İki Saraçhane vardı. Biri devrimciliği ve 77 hatırasını CHP Belediyesi’nin bahçesine bırakan ‘mış’ gibi (D)İSK’in olan, öteki yüzü Taksim’e dönük, barikatlara yüklenen Emekçilerin ve örgütlü güçlerinin devrimci 1 Mayıs’ı
Deniz Bakır
2024 1 Mayıs’ı geride kaldı. Bu 1 Mayıs’ın Türkiye ve Kürdistan’da ki genel tablosu üzerine çokça yazılıp çizilecektir. Ancak ilk elden Türkiye’deki kutlamaların kalbi ve doğal olarak tartışmalarında odağı olan İstanbul/Taksim 1 Mayıs’ı üzerine bir kaç söz söylemek gerekli.
Önceki 1 Mayıs’lardan farklı olarak bu yıl İstanbul 1 Mayıs alanının Taksim olması üzerine geniş bir mutabakat vardı. Daha doğrusu ‘mış’ gibiydi. DİSK’ in Taksim dışındaki tüm seçenekleri yok sayan tutumu ilk başta ‘çok devrimci’ gibi görünse de aslında ‘mış’ gibiydi. ‘Mış’ gibi olduğu geleneksel partnerleri olan ‘KESK, TTB ve TMMOB’u gemiden atarak karar süreçlerinden dışlaması, devrimci, sosyalist, demokratik güçlerin çatısı olan Emek ve Demokrasi güçlerini ise bir bütün olarak yok saymasından belli olmuştu. Son güne kadar toplanma yerinin açıklanmaması, KESK, TTB ile Emek ve Demokrasi güçleri’nin toplanma alanı olarak Beşiktaş kararı vermesinden sonra Saraçhane’de ‘karar kılması’da aynı ‘mış’ gibi planının görünümlerinden biriydi. O andan sonra yapılan ‘isteyen buyursun’ açıklamasının işçilerden ve ezilenlerden kopuk bir patronun kibrinden başka bir anlamı yoktu. Taksim ‘DİSK’ üzerinden bolca konuşulmuş ama günün sonunda yaratılan bu keşmekeş içinde hem işçilerin, hem de ‘Emek ve demokrasi’ güçlerinin birleşik bir Taksim iradesi ile sermayenin ve devletinin karşısına çıkması en hafif deyimle sınırlanmış oldu.
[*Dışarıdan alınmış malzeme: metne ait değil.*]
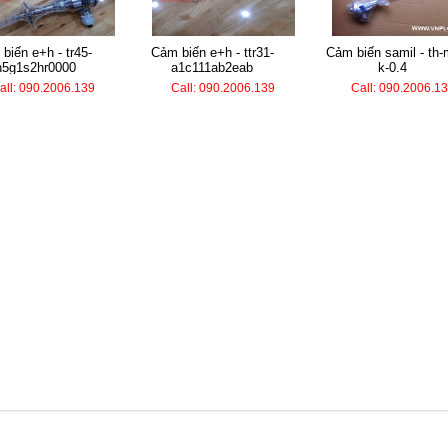
cảm biến e+h - ttr31-
cảm biến samil - th-m-
h5g1s2hr0000
a1c111ab2eab
k-0.4
all: 090.2006.139
Call: 090.2006.139
Call: 090.2006.1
Ne var ki bu ‘mış’ gibi planının tam olarak işlediği söylenemez. Tüm engellemelere rağmen farklı yerlerden Taksim yasağını delerek yürümek isteyen devrimciler ve Saraçhane’de barikatlara yüklenen işçiler, devrimciler, velhasılı kelam emek ve demokrasi güçleri Taksim’i açamasa da bu iradenin arkasında kararlı biçimde durarak ‘mış’ gibilere bırakmadı.
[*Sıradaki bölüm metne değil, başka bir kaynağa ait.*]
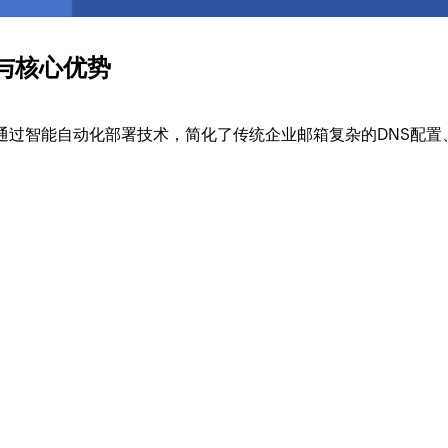
与核心优势
，通过智能自动化部署技术，简化了传统企业邮箱复杂的DNS配置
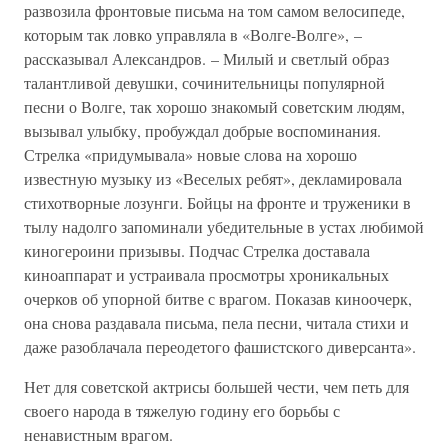
развозила фронтовые письма на том самом велосипеде,
которым так ловко управляла в «Волге-Волге», –
рассказывал Александров. – Милый и светлый образ
талантливой девушки, сочинительницы популярной
песни о Волге, так хорошо знакомый советским людям,
вызывал улыбку, пробуждал добрые воспоминания.
Стрелка «придумывала» новые слова на хорошо
известную музыку из «Веселых ребят», декламировала
стихотворные лозунги. Бойцы на фронте и труженики в
тылу надолго запоминали убедительные в устах любимой
киногероини призывы. Подчас Стрелка доставала
киноаппарат и устраивала просмотры хроникальных
очерков об упорной битве с врагом. Показав киноочерк,
она снова раздавала письма, пела песни, читала стихи и
даже разоблачала переодетого фашистского диверсанта».
Нет для советской актрисы большей чести, чем петь для
своего народа в тяжелую годину его борьбы с
ненавистным врагом.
Emek ve demokrasi güçleri 1 Mayıs’ın devrimci ruhuna ve Taksim iradesini ayakta tutmak için barikatlarda gaz yerken ‘mış’ gibiler küçük bir seramoni sonrasında dağılma kararını açıklıyordu.
İki Saraçhane vardı. Biri devrimciliği ve 77 hatırasını CHP Belediyesi’nin bahçesine bırakan ‘mış’ gibi (D)İSK’in olan, öteki yüzü Taksim’e dönük, barikatlara yüklenen Emekçilerin ve örgütlü güçlerinin devrimci 1 Mayıs’ı.
Birinci Saraçhane kendi varlığını 1970’te kanunlaştırılan Toplu İş Sözleşmesi, Grev ve Lokavt Yasası ile 275 sayılı Sendikalar Yasasına bağlayan; bunun için Adalet Partisi ve CHP’nin gözünün içine bakan Türk-İş bürokratlarını andırıyordu.
İkinci Saraçhane ise DİSK’i kuran ve 15-16 Haziran’da polis ve asker barikatlarının üzerine yürüyenleri andırıyordu.
DİSK, Türk ve Kürt işçilerinin yükselen sosyalist harekete yöneliminin ürünü olarak ortaya çıktı. Kürtlerden ve devrimcilerden uzaklaşma yöneliminin son durağı olarak 2024 1 Mayıs’ında verdiği fotoğrafla ‘mış’ gibi olduğunu gösterdi.
Emek ve demokrasi güçleri ise 2024 1 Mayıs’ında o tarihin gerçek taşıyıcısı olduğunu göstererek ‘bu daha başlangıç’ mesajı verdi.
15-16 Haziran geleneğine sahip çıkarak 77’ 1 Mayıs şehitlerine, Gezi isyanının merkezine selam vererek ‘Van serhıldan’ında demokrasi mücadelesinin önüne geçen Kürt halkına yalnız olmadığını gösterdi.